Appendix E - IAS Events in the Windows 2000 System Event Log

When event logging is enabled from the Service tab in the properties of an IAS server, the events listed in Table 7 can be used to troubleshoot problems with your IAS or NAS configuration.

Table 7 - IAS Events in the Windows 2000 System Event Log

Event log message


“Unknown user name or bad password.”

“The specified user does not exist.”

“The specified domain does not exist.”

The user might have typed the wrong user name or password. Check the user’s Windows 2000 user name and account password to make sure they are typed correctly and that the account is valid for the domain IAS is authenticating the user against.

Realm replacement might be set up incorrectly, or in the wrong order, so that the domain controller cannot recognize the user name. Adjust the realm replacement rules. For more information about realm names or configuring realm replacement, see Windows 2000 Server Help.

If the remote access server is a member of a domain and the user response does not contain a domain name, the domain name of the remote access server is used. To use a domain name that is different from that of the IAS server, on the computer that is running IAS, set the following registry value to the name of the domain that you want to use:

HKEY_LOCAL_MACHINE\SYSTEM\CurrentControlSet\Services\RasMan \PPP\ControlProtocols\BuiltIn\DefaultDomain

Some NASs automatically strip the domain name from the user name before forwarding the user name to a RADIUS server. Turn off the feature that strips the domain name from the user name. For more information, see your NAS documentation.

The user might be using CHAP, but Active Directory might not be configured to use plaintext passwords. To use CHAP authentication with IAS, configure the dial-in profile for a user or group to use CHAP. The NAS and the user’s dialing program (such as Connection Manager) must also be configured to use CHAP authentication. You must also enable CHAP on the domain controller.

“The authentication type is not supported on this system.”

The user is trying to authenticate by using an authentication method that is not supported on this computer. For example, the user might be using an EAP type that has not been installed. Modify the dial-in profile to allow the protocol in question.

“The user’s information did not match a remote access policy.”

“The user is not allowed dial-in access to the network.”

“User attempted an unauthorized authentication method.”

“User tried to connect from an unauthorized calling station.”

“User tried to dial-in outside of permitted hours.”

“User tried to connect by calling an unauthorized NAS phone number.”

“User tried to connect using an invalid port type.”

“A constraint defined in the remote access policy failed.”

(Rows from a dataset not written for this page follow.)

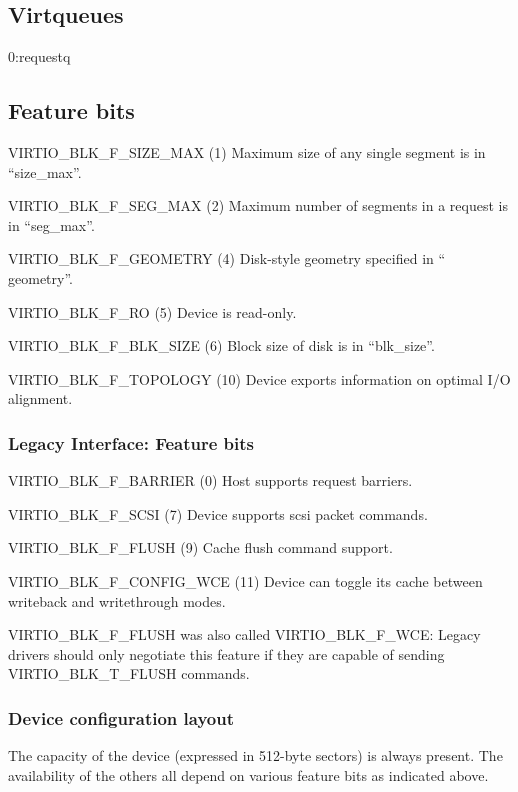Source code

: \subsection{Virtqueues}\label{sec:Device Types / Block Device / Virtqueues}
  0:requestq

\subsection{Feature bits}\label{sec:Device Types / Block Device / Feature bits}

  VIRTIO_BLK_F_SIZE_MAX (1) Maximum size of any single segment is
    in “size_max”.

  VIRTIO_BLK_F_SEG_MAX (2) Maximum number of segments in a
    request is in “seg_max”.

  VIRTIO_BLK_F_GEOMETRY (4) Disk-style geometry specified in “
    geometry”.

  VIRTIO_BLK_F_RO (5) Device is read-only.

  VIRTIO_BLK_F_BLK_SIZE (6) Block size of disk is in “blk_size”.

  VIRTIO_BLK_F_TOPOLOGY (10) Device exports information on optimal I/O
    alignment.

\subsubsection{Legacy Interface: Feature bits}\label{sec:Device Types / Block Device / Feature bits / Legacy Interface: Feature bits}
  VIRTIO_BLK_F_BARRIER (0) Host supports request barriers.

  VIRTIO_BLK_F_SCSI (7) Device supports scsi packet commands.

  VIRTIO_BLK_F_FLUSH (9) Cache flush command support.

  VIRTIO_BLK_F_CONFIG_WCE (11) Device can toggle its cache between writeback
    and writethrough modes.

VIRTIO_BLK_F_FLUSH was also called VIRTIO_BLK_F_WCE: Legacy drivers
should only negotiate this feature if they are capable of sending
VIRTIO_BLK_T_FLUSH commands.

\subsubsection{Device configuration layout}\label{sec:Device Types / Block Device / Feature bits / Device configuration layout}

The capacity of the device (expressed in 512-byte sectors) is always
present. The availability of the others all depend on various feature
bits as indicated above.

A remote access policy might be denying access to the user. Check the policy list to make sure that you have not excluded users who must be granted access. Check the event log to see if the user is trying to connect with parameters that are not permitted by a remote access policy (for example, during an unauthorized time period, using an unauthorized port type, calling from an unauthorized phone number, or calling an unauthorized NAS phone number). You might have to revise the remote access policies accordingly to grant the user access.

Remote access policies might be in the wrong order. Authorization is granted or denied by the first policy whose conditions match the connection attempt. Use the Move Up button to move the policy that grants access to the users who are having trouble so that it is higher in the list.

“The user has exceeded the dial-in lockout count.”

If remote access account lockout is enabled, previous failed access attempts might have caused the user account to be locked out. If so, increase the dial-in lockout count.

“The user’s account is currently locked out and might not be logged on to.”

“The user’s account is locked out and cannot be validated.”

“The user is not allowed dial-in access to the network.”

The user might be denied dial-in access. Check the user’s information on the domain controller (or in Local Users and Groups) to verify that dial-in access is granted for the user. If dial-in access is denied, this overrides any remote access policy that grants access.

“The current configuration supports only local user accounts.”

IAS is set up to authenticate against the local SAM, and the user is not a member of the local user database. In this case, add the IAS server to Active Directory.

“The user’s account domain is unreachable.”

“The server is unavailable.”

“The specified domain did not exist.”

“IAS could not access the Global Catalog.”

There might be a communication problem between the NAS and IAS, or between IAS and the domain controller or Global Catalog server. Use the ping command to check the communication with the domain controller or Global Catalog server. If ping works, try to connect to the server by using the command net use \\servername\share. If no packet information appears in the IAS log, check the Windows 2000 event log to see whether the attempt times out.